I forgot about that feeling that I get when I received a message that is personal. Not a meme, not simple how are you’s, not happy birthdays or those get well soons. More of a story than a message I suppose. Messages with thoughts put in it. Thoughts that can be read within it.
Until I caught a glimpse of the feeling when I read a thread of email exchanges between two poets, Sophie Collins and Will Harris. The exchanges felt abstract, at the same time they are real, uncomplicated yet profound (In my view not in a pretentious way). I find it weird that I wanted to read more than one or two lines, but I did. I read on. Until the end.
The end was also weird. Why is it weird? Because the conversation seems to be simple but it felt so intriguing that I want to be in that living room with them, in their next conversation.
You know, those conversations you have with a friend beyond the latest movie, beyond how is work today, or our anger towards Donald Trump’s latest shenanigans. Conversations that goes from that cat our friend just adopted to the philosophical problems of the human tendency of projecting themselves to everything, in naught to 60 seconds. Those conversations.
In this particular conversation though, my friends have a bigger lexicon than me and can string their thoughts in graceful sentences.
Anyway, you too can listen (more read) into the conversations. Here are a couple of examples that provoked me:
On colonial statues being brought down: It feels like the confected rage at the loss of those ugly pointless statues is just a diversion. Pretend you care about statues, so nobody notices the rest of it: the gardens, the houses, the institutions, the laws.
On Gushing: Often seems as though the gushing person hasn’t in fact decided on or yet understood what their response to the object actually is. So gushing can sound to me like pure incongruence, like someone faking it.

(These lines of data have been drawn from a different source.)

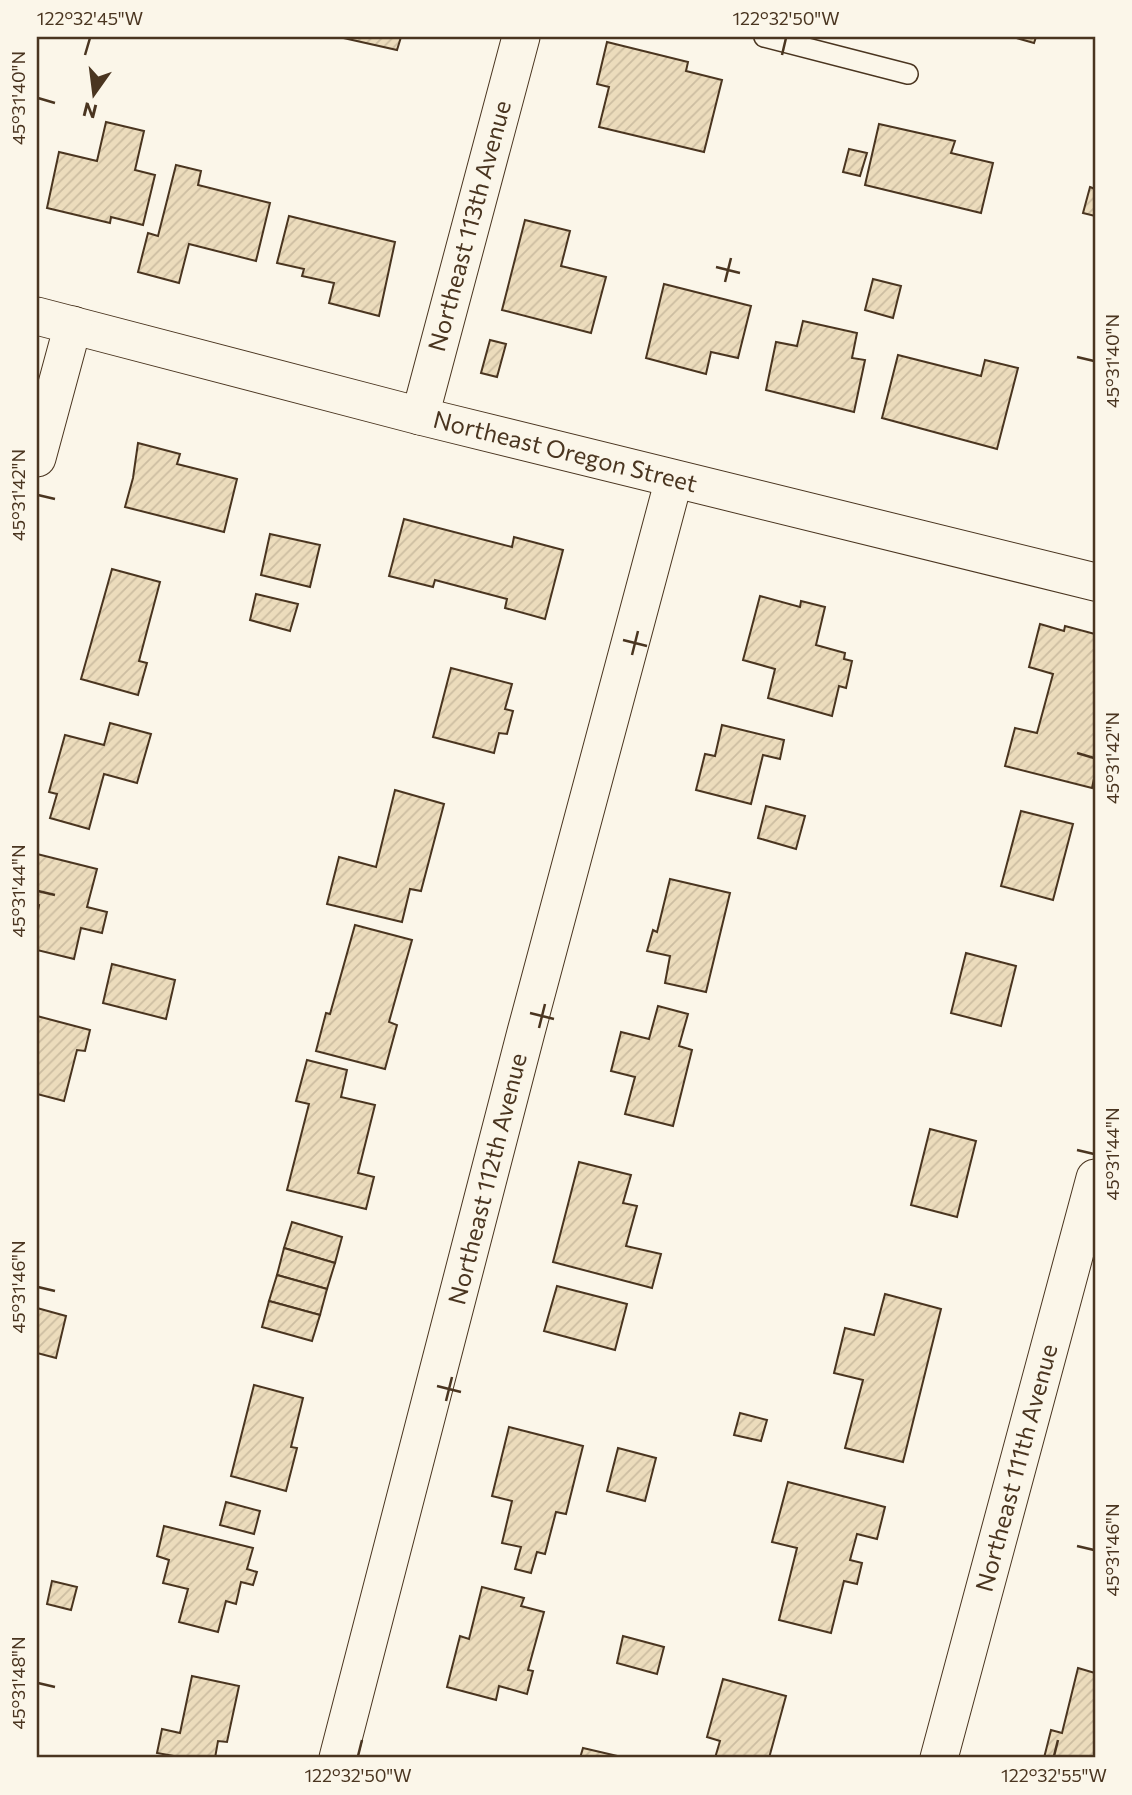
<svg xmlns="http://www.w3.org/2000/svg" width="1132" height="1795" font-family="Commissioner,sans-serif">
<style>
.building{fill:url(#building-hatch);stroke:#4a3520;stroke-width:2}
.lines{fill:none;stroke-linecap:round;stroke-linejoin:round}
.service-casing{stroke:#4a3520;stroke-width:22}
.minor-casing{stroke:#4a3520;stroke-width:39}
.service{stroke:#fbf6e9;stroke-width:19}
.minor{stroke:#fbf6e9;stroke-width:37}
.ticks{fill:none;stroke:#4a3520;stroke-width:2.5}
.labels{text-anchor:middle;stroke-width:5;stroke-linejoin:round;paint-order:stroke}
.street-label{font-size:24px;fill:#4a3520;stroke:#fbf6e9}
.neatline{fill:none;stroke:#4a3520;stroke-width:2.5}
.ticks-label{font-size:18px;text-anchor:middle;fill:#4a3520}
</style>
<defs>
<pattern id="building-hatch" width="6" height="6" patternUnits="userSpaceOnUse" patternTransform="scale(1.75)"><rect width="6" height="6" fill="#ecdcbc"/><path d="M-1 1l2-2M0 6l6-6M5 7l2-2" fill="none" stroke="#ccbda1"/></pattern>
</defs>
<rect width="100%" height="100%" fill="#fbf6e9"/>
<g class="building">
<polygon points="339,37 401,37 397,50"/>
<polygon points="1013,37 1036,37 1034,43"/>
<polygon points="607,42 688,62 686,71 722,80 704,152 599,127 609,87 597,84"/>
<polygon points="106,122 144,131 135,170 155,175 143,225 111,217 110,223 47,208 59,152 97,161"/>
<polygon points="879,124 955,141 951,153 993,163 981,213 865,185"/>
<polygon points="849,149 867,153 860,176 843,172"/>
<polygon points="176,165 201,171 198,185 270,203 256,261 189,244 179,283 138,272 148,233 158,236"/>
<polygon points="1090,187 1095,189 1095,216 1083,213"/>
<polygon points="289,216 395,242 379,316 329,303 334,283 302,276 304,269 277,263"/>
<polygon points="525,220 570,231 561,266 606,277 591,333 502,310"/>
<polygon points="873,279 901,286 893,318 865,310"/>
<polygon points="664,284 751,306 738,358 711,352 706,374 646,358"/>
<polygon points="803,321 857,333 852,358 865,360 854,412 766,390 776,342 797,346"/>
<polygon points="490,340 506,344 497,377 481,373"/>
<polygon points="898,355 981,376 985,360 1018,368 997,449 882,418"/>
<polygon points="138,443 180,454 177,464 237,479 224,532 125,507 133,478"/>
<polygon points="404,519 512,547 514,537 563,550 545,619 505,608 507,599 435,580 433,587 389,576"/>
<polygon points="270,534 320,545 310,587 261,575"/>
<polygon points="112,569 160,582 139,661 147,663 138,695 81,679"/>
<polygon points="256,594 298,604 290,631 250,620"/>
<polygon points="760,596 800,607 801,601 825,607 816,645 845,653 844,659 852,661 846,688 839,686 832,716 768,698 775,669 743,660"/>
<polygon points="1040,624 1064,631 1065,626 1095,634 1095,774 1092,788 1005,766 1015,728 1037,733 1053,674 1029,667"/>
<polygon points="451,668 512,684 505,709 513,711 507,734 499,733 494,753 433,737"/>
<polygon points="110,723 151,734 137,783 104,774 89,829 50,818 57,794 49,792 65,735 104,745"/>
<polygon points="722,725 784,740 780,759 763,755 751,804 696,790 705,754 715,756"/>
<polygon points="395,790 444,804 421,891 410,889 402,922 327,904 339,857 376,867"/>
<polygon points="766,806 805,816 796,849 758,838"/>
<polygon points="1021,811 1073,824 1053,900 1001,886"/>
<polygon points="37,854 97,869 87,907 107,912 102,933 81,928 74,959 37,950 37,916 39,905 37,904"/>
<polygon points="670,879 730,893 706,992 665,983 670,956 647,951 653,930 657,932"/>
<polygon points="355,925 412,940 389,1022 397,1025 385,1069 316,1051 326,1013 330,1014"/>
<polygon points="966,953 1016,966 1001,1026 951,1013"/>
<polygon points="112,964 175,980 166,1019 103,1003"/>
<polygon points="658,1006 688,1014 679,1046 692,1050 673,1126 625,1114 635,1077 611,1071 621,1032 649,1039"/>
<polygon points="37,1016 90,1030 85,1051 77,1050 64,1101 37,1094"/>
<polygon points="307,1060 347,1070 341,1097 375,1105 358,1173 374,1177 366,1209 287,1190 309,1104 296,1101"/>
<polygon points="930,1129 976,1141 957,1217 911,1205"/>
<polygon points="579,1162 631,1175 623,1203 637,1206 626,1246 661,1254 652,1288 553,1262"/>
<polygon points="292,1222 342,1237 335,1263 284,1248"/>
<polygon points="284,1248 335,1263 327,1289 277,1275"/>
<polygon points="277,1275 327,1289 320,1315 269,1301"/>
<polygon points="557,1286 627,1304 615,1350 544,1331"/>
<polygon points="885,1294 941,1309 903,1462 845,1448 863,1380 834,1373 845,1328 874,1335"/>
<polygon points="269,1301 320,1315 312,1341 262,1327"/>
<polygon points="37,1308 66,1316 56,1358 37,1353"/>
<polygon points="254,1385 303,1398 291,1447 297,1448 286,1491 231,1476"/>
<polygon points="740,1413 767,1420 761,1441 734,1435"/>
<polygon points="509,1427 583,1446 566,1514 556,1512 545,1554 537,1552 531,1573 515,1569 521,1547 502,1543 512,1501 492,1496"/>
<polygon points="618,1448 656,1458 645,1501 607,1491"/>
<polygon points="788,1482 885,1507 877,1539 857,1534 850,1560 862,1563 857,1584 844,1581 831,1633 779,1620 797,1548 772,1542"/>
<polygon points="226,1502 260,1511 254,1534 220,1525"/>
<polygon points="164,1526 253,1548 247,1569 257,1572 253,1585 241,1582 236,1604 226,1601 218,1632 179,1622 188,1589 163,1583 169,1560 157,1556"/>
<polygon points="52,1581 77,1587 71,1610 47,1604"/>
<polygon points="482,1587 524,1598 521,1606 544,1612 528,1670 533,1671 527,1694 499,1686 496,1700 447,1687 460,1636 469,1639"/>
<polygon points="623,1636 664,1647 657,1674 617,1663"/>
<polygon points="1078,1668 1095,1673 1095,1758 1044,1758 1051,1730 1062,1733"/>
<polygon points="192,1676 239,1686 227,1742 218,1741 215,1758 185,1758 157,1753 162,1729 180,1733"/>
<polygon points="723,1679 786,1696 769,1758 715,1758 720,1741 707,1737"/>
<polygon points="583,1748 626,1758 580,1758"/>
</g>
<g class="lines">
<defs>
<polyline id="service" points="764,37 908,74"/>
<g id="minor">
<polyline points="37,316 420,416 1095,582"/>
<polyline points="420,416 521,37"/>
<polyline points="37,458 73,325"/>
<polyline points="338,1758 526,1032 674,479"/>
<polyline points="939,1758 1095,1178"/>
</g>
</defs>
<use href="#service" class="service-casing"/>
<use href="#minor" class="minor-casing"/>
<use href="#service" class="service"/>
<use href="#minor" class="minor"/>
</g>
<path class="ticks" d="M85,55L90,38M782,55L786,38M38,98L55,103M716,267L740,273M725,282L731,258M1077,357L1094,361M38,495L55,499M623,640L647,646M632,655L638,631M1077,753L1094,758M38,891L55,895M530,1013L554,1019M539,1028L545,1004M1077,1150L1094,1154M38,1287L55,1291M437,1386L461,1392M446,1401L452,1377M1077,1546L1094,1550M38,1683L55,1687M358,1756L362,1740M1054,1756L1058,1740"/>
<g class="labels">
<g class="street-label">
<text transform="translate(470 226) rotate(-75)" y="8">Northeast 113th Avenue</text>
<text transform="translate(565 452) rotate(14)" y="8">Northeast Oregon Street</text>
<text transform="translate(488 1179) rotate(-76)" y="8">Northeast 112th Avenue</text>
<text transform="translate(1017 1468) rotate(-75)" y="8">Northeast 111th Avenue</text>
</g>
</g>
<rect width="1132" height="1795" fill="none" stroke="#fbf6e9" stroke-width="77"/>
<g transform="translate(94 94) rotate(194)" stroke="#fbf6e9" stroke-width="5" paint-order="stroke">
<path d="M0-5L12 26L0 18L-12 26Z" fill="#4a3520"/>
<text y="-10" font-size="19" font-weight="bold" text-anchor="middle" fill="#4a3520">N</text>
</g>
<rect x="38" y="38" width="1056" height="1718" class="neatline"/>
<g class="ticks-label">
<text x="90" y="25">122°32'45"W</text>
<text x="786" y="25">122°32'50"W</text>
<text transform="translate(19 98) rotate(-90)" y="6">45°31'40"N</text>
<text transform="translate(1113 361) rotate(-90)" y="6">45°31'40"N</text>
<text transform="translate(19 495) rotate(-90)" y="6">45°31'42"N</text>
<text transform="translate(1113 758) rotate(-90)" y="6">45°31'42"N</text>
<text transform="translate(19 891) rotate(-90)" y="6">45°31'44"N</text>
<text transform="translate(1113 1154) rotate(-90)" y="6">45°31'44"N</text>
<text transform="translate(19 1287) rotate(-90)" y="6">45°31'46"N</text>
<text transform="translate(1113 1550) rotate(-90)" y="6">45°31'46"N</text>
<text transform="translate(19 1683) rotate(-90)" y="6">45°31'48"N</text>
<text x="358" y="1782">122°32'50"W</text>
<text x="1054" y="1782">122°32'55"W</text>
</g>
</svg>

There are many more moments like this. You might say, if you like this sort of conversations, there are so many podcasts out there you can listen to.
Yes, but this is different. In each answer or response, they had time to think.
They had time to experience things and process the conversation. I feel that there is something different in that. Taking the time and analysing moments that helps them build the conversation. Not to much time, but enough. Maybe this is better, maybe this is what makes it so different. Time and considerations is what is needed instead of the knee-jerk-reactionary-keyboard-warrior-styled responses to everything. A response that we are so used to experiencing at the moment. It definitely made me read slower, I didn’t swipe right, or click away.
Perhaps it is ok to take time and to still be relevant. What do you think?